BOXOFFICE Hall of Fame: Bud Mayo, New Vision Entertainment

A veteran in the exhibition industry and pioneering voice for the expansion of event cinema in North America, the latest turn in Bud Mayo‘s career is the launch of a new circuit called New Vision Theatres. The circuit will have three primary areas of focus in its appeal to today’s moviegoers: enhanced food & beverage offerings, event cinema programming, and luxury seating. New Vision will look to leverage these three popular trends with marketing and operational initiatives developed to provide an outstanding guest experience. The company’s three co-founders —Bud Mayo, Chuck Goldwater, and Brett Marks– have all worked together in multiple ventures dating back to Mayo‘s first acquisition of a New Jersey movie theater in December 1994. With investment partners already secured, New Vision will be announcing its first acquisition soon –the first step in an exciting new chapter of Mayo‘s career.


By Chuck Goldwater, President, New Vision Entertainment

“We’ll figure it out.” With those words I began to learn and appreciate Bud’s brilliance in business. And equally his brilliance in life. At its essence what Bud was teaching us was simply to take the first step, and then another, trusting that we would always find our way to what would work best. Ultimately all the way to success.

One of Bud’s favorite quotes, by Ralph Waldo Emerson, is, “Nothing great was ever achieved without enthusiasm.” Bud embodies that sentiment totally. Bud is a pure entrepreneur. He is always moving forward, acting decisively, encouraging and inspiring everyone around him by example. And always with enthusiasm, which lifts everyone around him.

Enabling Bud’s enviable history of success in business are core personal principles that guide his life, and inspire others around him. I remember my first Cinedigm executive team off-site meeting. We were just getting started with our digital cinema business and looking to accelerate it together with our existing software and content delivery businesses. I was fairly new at the company, all excited to get together with my new colleagues. So at 8:30 in the morning, the day after a long week at what was then called ShoWest, there we all were, 20 senior executives, expecting to hear about our vision and mission, structure and process, all the usual off-site meeting agenda topics. Instead Bud’s began the meeting by telling us: “First, I want you to take care of yourselves; to exercise, eat well, get your rest, spend time with your family and your friends.” Okay, I thought to myself, that makes sense, the by-product of all that will make us better able to do our work at the highest level of performance. “Second,” he continued, “I want you to make yourself the kind of person others want to see succeed.” So Bud wanted a company full of good people, competing aggressively for sure, but morally, and succeeding by doing the right thing always. I was hooked.

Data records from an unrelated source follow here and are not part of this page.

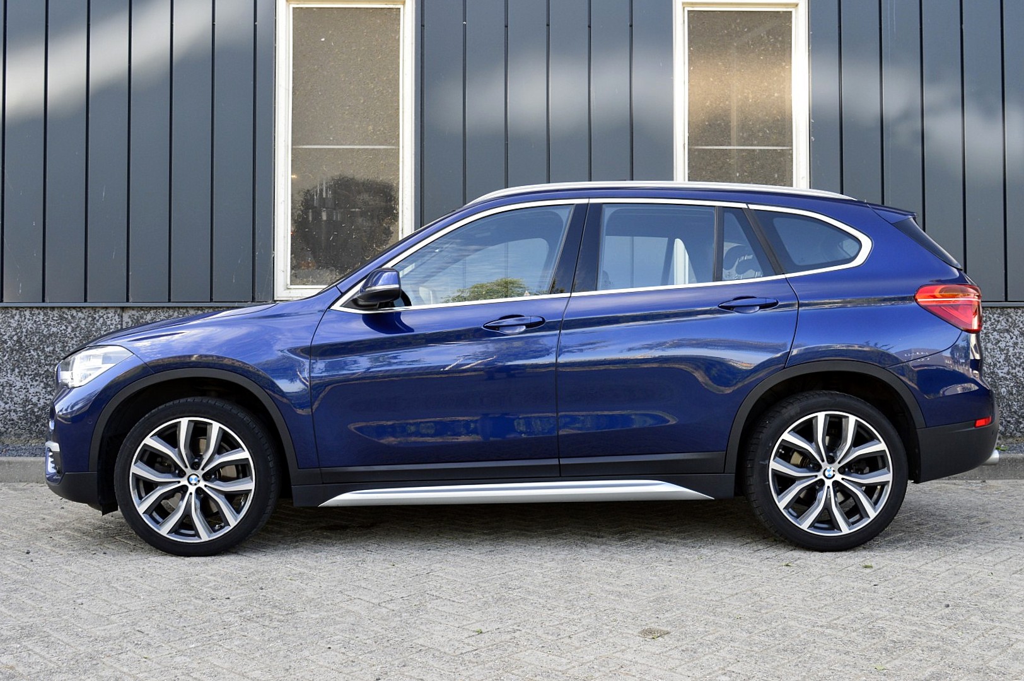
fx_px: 1023
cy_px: 340
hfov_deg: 53.2
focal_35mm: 36
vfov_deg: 36.8
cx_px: 512
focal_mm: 24
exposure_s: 1/100
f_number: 9
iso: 400
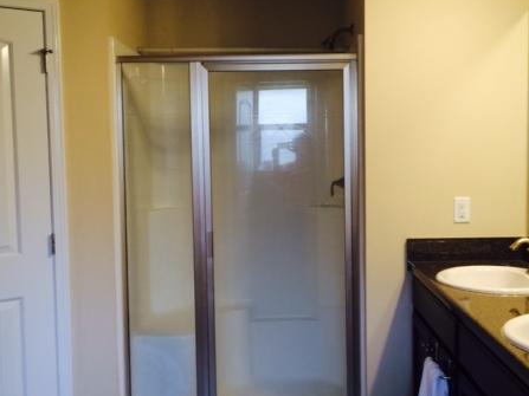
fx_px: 657
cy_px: 186
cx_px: 302
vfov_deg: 33.6
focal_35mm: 43
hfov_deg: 43.8
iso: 80
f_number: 2.2
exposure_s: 1/30
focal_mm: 4.12
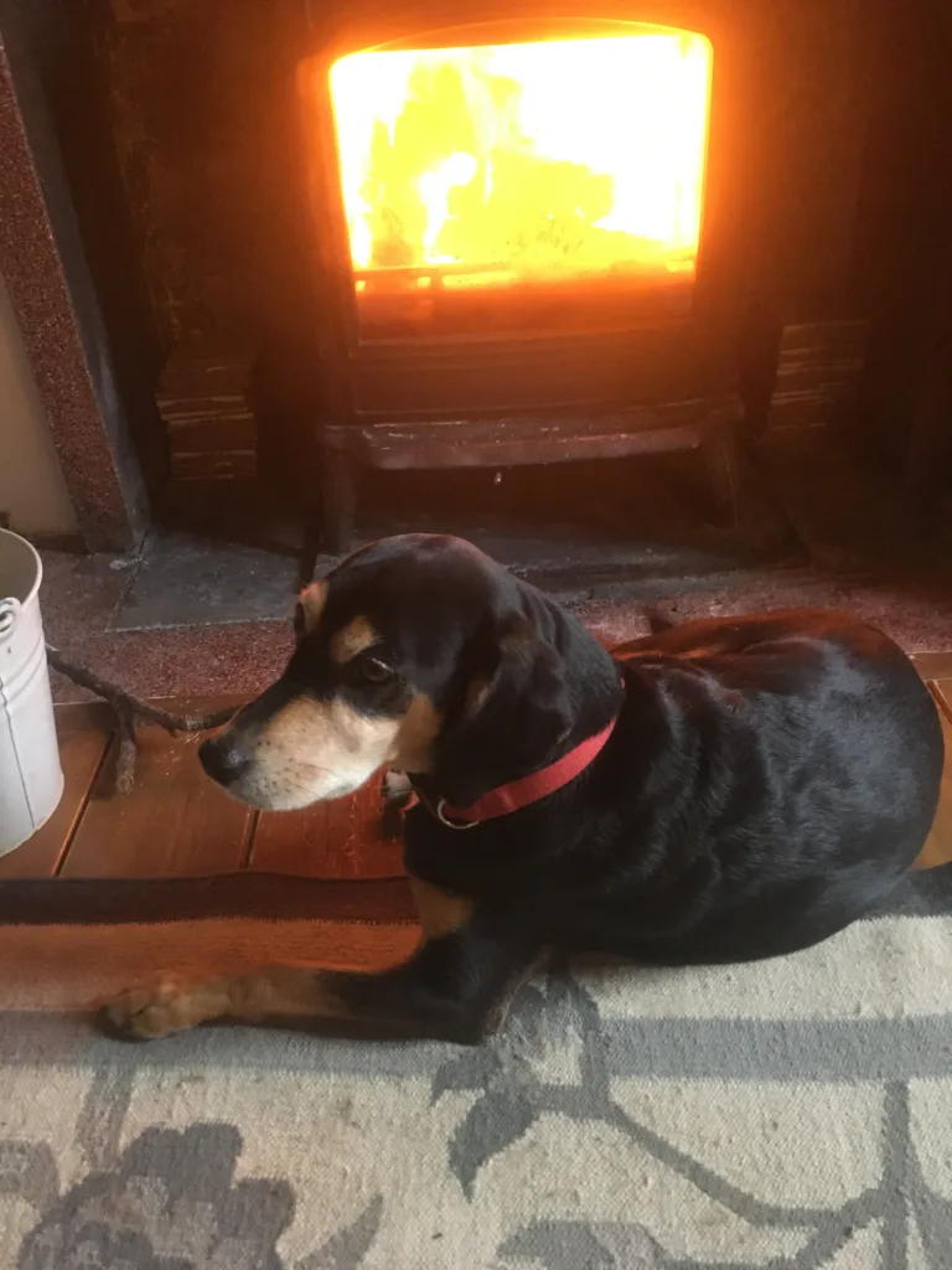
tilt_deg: -35.5
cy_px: 635
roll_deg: +4.3
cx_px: 476
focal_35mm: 29
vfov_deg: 61.7
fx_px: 1063
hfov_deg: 48.2
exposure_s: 1/25
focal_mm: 4.15
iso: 200
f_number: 2.2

As I got more involved in the company, and my responsibilities, and the company, began to grow, Bud asked me if we could have a regular weekly call to keep more closely updated with everything going on. We set the calls for Friday morning. One week he called to tell me he could not make it that Friday but could we do it anytime over the weekend when I had some free time. I was playing golf Saturday morning so I asked Bud if we could have our call after that. He said that was perfect, he would be on his way home from an all-day workshop. I assumed it was some public company CEO event, maybe an SEC or a corporate governance seminar. So when we got on the call I asked him how the seminar had been. He said, “It was great, I’ve always wanted to do clay sculpture.” I laughed and told him I had assumed it had been a business thing. Bud replied, “You have to take time to feed the soul, too.”

Throughout our industry people know the enormous professional and personal success Bud has achieved over the years. He would be the first to tell you that a good amount of that success is owed to the many people that have been a part of his team, some going back many years and continuing forward together from Clearview, to Cinedigm, to Digiplex and Carmike, and now New Vision Theatres. Bud engenders that much loyalty, respect and affection. He would tell you a great deal of his success also is owed to his family that is so important to him: his wife, Sudy, his four children, his nine grandchildren.

As Bud, and so many of us on his veteran team, now begin yet another new venture together, you can be sure we will do our best to follow Bud’s example: to take care of ourselves, to make ourselves the kind of person that others want to see succeed, and, yes, to take some time to feed our souls as well. And ultimately enjoy more success together, both professionally and personally. As we continue to “figure it out” every step of the way.